The Fox Network has found twenty women and told them to compete for the love of a millionaire. The catch is that he's not really a millionaire. Didn't this already happen? I'm pretty sure that the guy in Who Wants to Marry a Multi-Millionaire? turned out to be a con artist. But this time, we know ahead of time that the guy's not rich, so we can rub our hands and cackle gleefully at the prospect of the "winning" woman finding out.

There are some flaws with that scenario. For one thing, very few people cackle these days. And second, we're supposed to be asking whether the women are in this for money or for love. And that misses the point: they're in this for publicity. What do they care if they're mucking out stables for an actual millionaire or not? They get to be on television! People on Big Brother, Love Cruise, Temptation Island, and Cops all did more humiliating things without the prospect of millions of dollars.

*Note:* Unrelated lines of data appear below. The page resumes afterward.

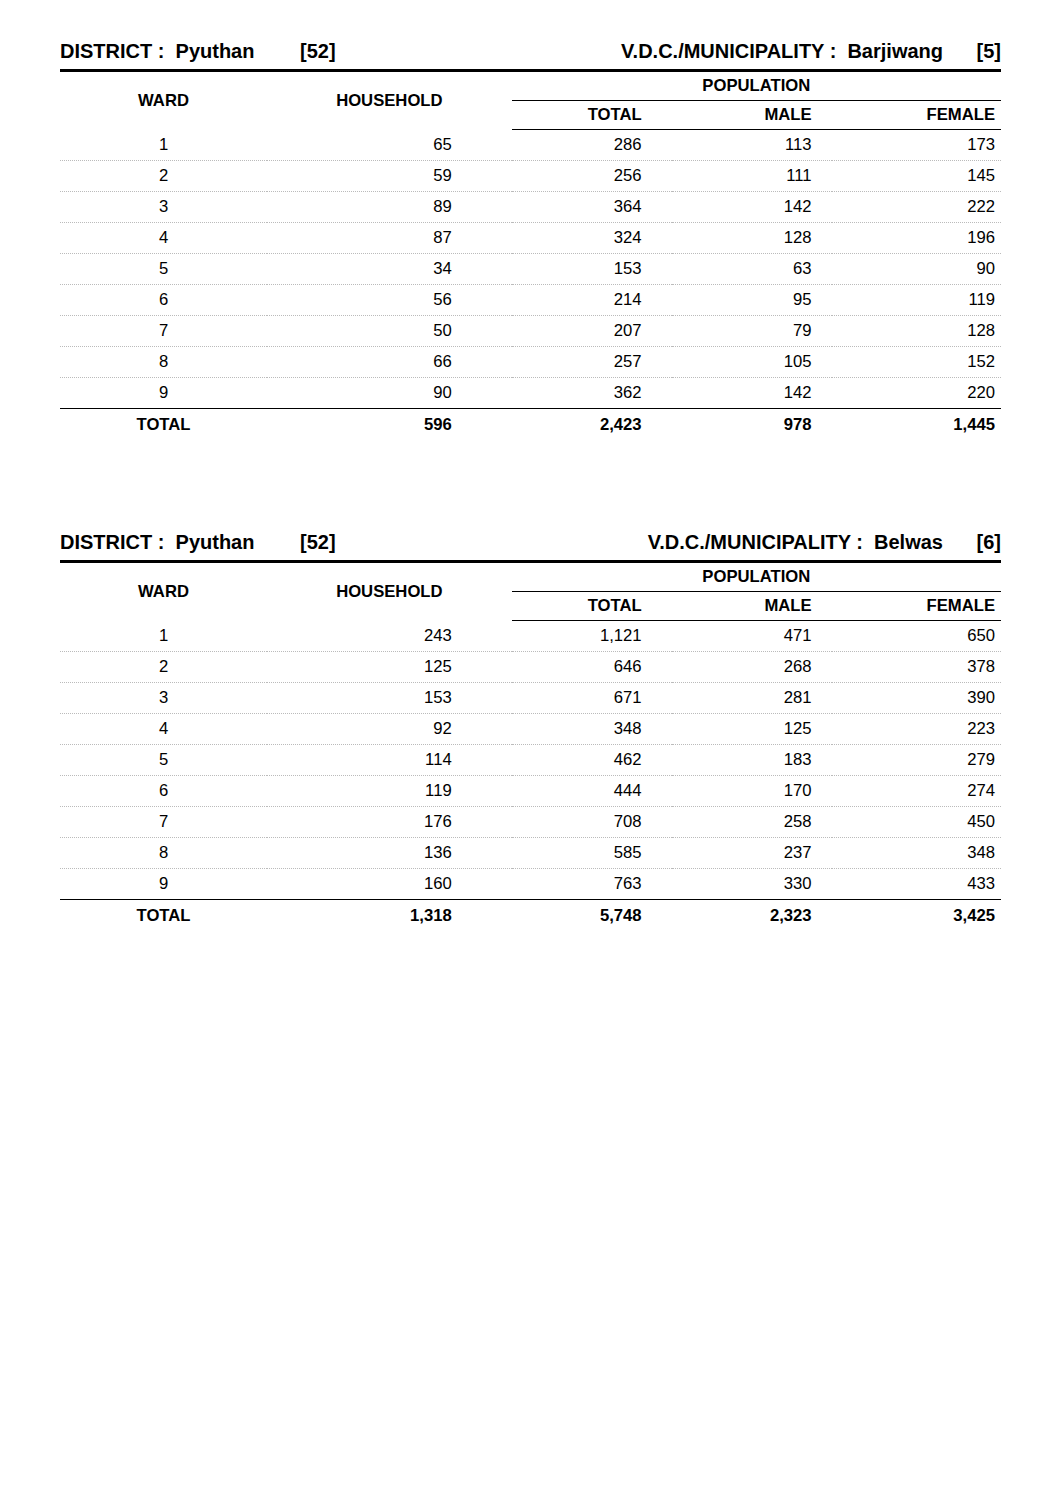DISTRICT : Pyuthan [52] V.D.C./MUNICIPALITY : Barjiwang [5]
| WARD | HOUSEHOLD | POPULATION |
| --- | --- | --- |
| TOTAL | MALE | FEMALE |
| 1 | 65 | 286 | 113 | 173 |
| 2 | 59 | 256 | 111 | 145 |
| 3 | 89 | 364 | 142 | 222 |
| 4 | 87 | 324 | 128 | 196 |
| 5 | 34 | 153 | 63 | 90 |
| 6 | 56 | 214 | 95 | 119 |
| 7 | 50 | 207 | 79 | 128 |
| 8 | 66 | 257 | 105 | 152 |
| 9 | 90 | 362 | 142 | 220 |
| TOTAL | 596 | 2,423 | 978 | 1,445 |
DISTRICT : Pyuthan [52] V.D.C./MUNICIPALITY : Belwas [6]
| WARD | HOUSEHOLD | POPULATION |
| --- | --- | --- |
| TOTAL | MALE | FEMALE |
| 1 | 243 | 1,121 | 471 | 650 |
| 2 | 125 | 646 | 268 | 378 |
| 3 | 153 | 671 | 281 | 390 |
| 4 | 92 | 348 | 125 | 223 |
| 5 | 114 | 462 | 183 | 279 |
| 6 | 119 | 444 | 170 | 274 |
| 7 | 176 | 708 | 258 | 450 |
| 8 | 136 | 585 | 237 | 348 |
| 9 | 160 | 763 | 330 | 433 |
| TOTAL | 1,318 | 5,748 | 2,323 | 3,425 |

I think I've figured out what really bothers me about it. The gimmick that the so-called millionaire really only makes $19,000 a year is phrased to suggest that therefore, he doesn't deserve love.

Am I wrong about this? Isn't there a sense of Fox giggling about how naughty they are to trick women into being nice to a construction worker? They can't possibly like him! He's (shudder) poor! I can just see the Fox executives with their cognac and powdered wigs chuckling at the very idea. Won't the ladies be shocked when they find out that their new beau is a mere peasant? I say! Now let's go to the cotillion, Muffy.

The introductory voiceover goes on about how he makes a "humble living" and then shows him eating his lunch with his hands. Why, this sort of boor would never be accepted by polite society! So there's a lot of remaking the guy so he looks more millionairey.

The story is that he's just inherited fifty million dollars, but they spend a lot of time "teaching him to be wealthy." Being wealthy, in this case, means waltzing and riding horses and generally acting like Prince Charming, but if he'd just inherited the money, why would he already know how to fence? Is the idea that when they deliver the inheritance check, you also get skilled with the epee?

Look: I live in Seattle, the home of Microsoft and a bunch of rock stars. I know a few millionaires, and most of them can barely dress themselves. From my observations, vesting stock options doesn't automatically make you elegant.

Watching this show, there are a few different things to enjoy, depending on what you're into. If you like, you can enjoy the way the women get humiliated by the structure of the show. Welcome to the chateau! Now fight over dresses! Shovel manure! Pick grapes in mud! Shovel coal! Grovel! Grovel, I say! And all the time you're chuckling at their foolish idea that they'll find love. Of course they won't find love; it's a reality show.

You can also enjoy the very poor job Our Hero does at pretending to be a millionaire. It doesn't sound all that hard; all you should really have to do is occasionally say "Oh, by the way, I've got fifty million clams." But he's not good at coming up with things on the spur of the moment, so there are a lot of awkward pauses. The women seem to end up thinking that he's nice (because, presumably, of the aforementioned clams, and also because I hear he's an unemployed male model, not a construction worker) but eccentric. "Eccentric" being rich for "crazy."

But he's not super-crazy. I'd enjoy the show a lot more if he were full-on, over-the-top, Steve-Martin-in-The-Jerk crazy. There is one thing I can say for the show, though. It's practically the only hour of television during which you won't be subjected to those awful commercials for Joe Millionaire.